Maybe you've seen this already: http://nominolo.blogspot.co.uk/2012/07/implementing-fast-int... (notice the part about portability)
> Maybe you've seen this already: http://nominolo.blogspot.co.uk/2012/07/implementing-fast-int... (notice the part about portability)
My assumption would be that architecture specific details contribute relatively little towards the performance of LuaJIT outside of register constrained architectures (x86-32, most obviously).
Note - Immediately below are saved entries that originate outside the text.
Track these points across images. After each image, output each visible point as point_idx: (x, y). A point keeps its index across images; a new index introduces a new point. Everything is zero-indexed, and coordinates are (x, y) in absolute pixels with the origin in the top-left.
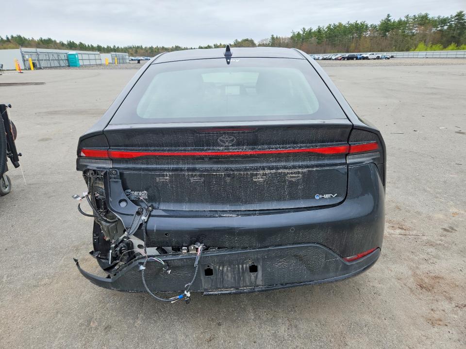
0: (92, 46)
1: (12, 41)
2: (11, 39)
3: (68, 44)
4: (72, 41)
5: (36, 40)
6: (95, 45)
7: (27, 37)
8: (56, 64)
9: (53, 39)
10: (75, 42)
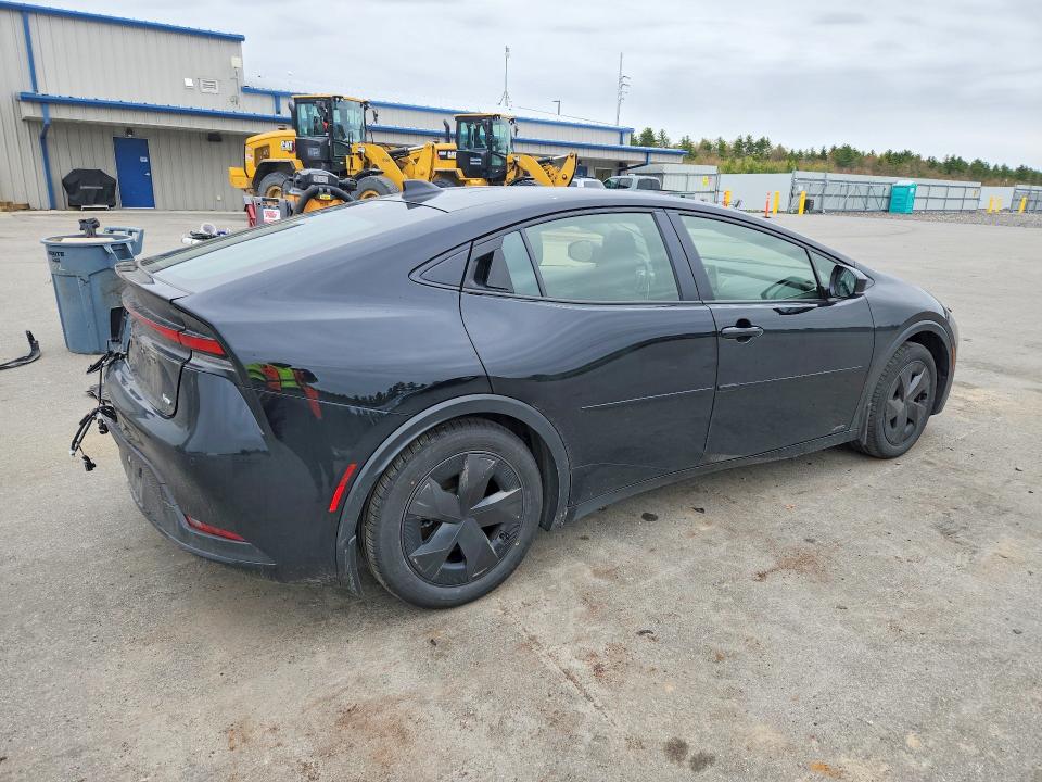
0: (1004, 168)
1: (829, 158)
2: (830, 154)
3: (946, 164)
4: (956, 158)
5: (878, 156)
6: (1013, 167)
7: (860, 150)
8: (859, 204)
9: (915, 153)
10: (964, 159)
Mike's comment on Reddit years ago about the performance of LuaJIT's interpreter seems to be consistent with that: https://www.reddit.com/r/programming/comments/badl2/luajit_2.... We're now reaching a point where x86-32 performance isn't such a consideration any more (simply because it's an increasingly rare architecture), so you can just bound your number of virtual registers to the lower-bound of the architectures you care more about (so therefore you maintain 1:1 mapping on all those you care much about).
If you consider LuaJit 1.x to be a baseline JIT, the interpreter mode of LuaJit 2.0 is actually on par there.
EDIT: actually I should say that in x86 mode they are on par, while on x64 mode, the interpreter of LuaJIT 2.0 is always faster
In short, it leverages the inherent type information of a PIC to speculatively inline jitted methods directly at their call sites.
Unfortunately, HN's spam filter eats threads started by new accounts, so I don't think anyone saw it. Maybe a regular user with good karma can re-post it?
I'm not sure if you were suggesting that this was unique or novel, but the technique has been around since 1991 and most JITs for languages like Java, Smalltalk, Python, Ruby, etc already do this.
In many cases in those language, if we couldn't do this there wouldn't be any inlining at all and performance would be terrible.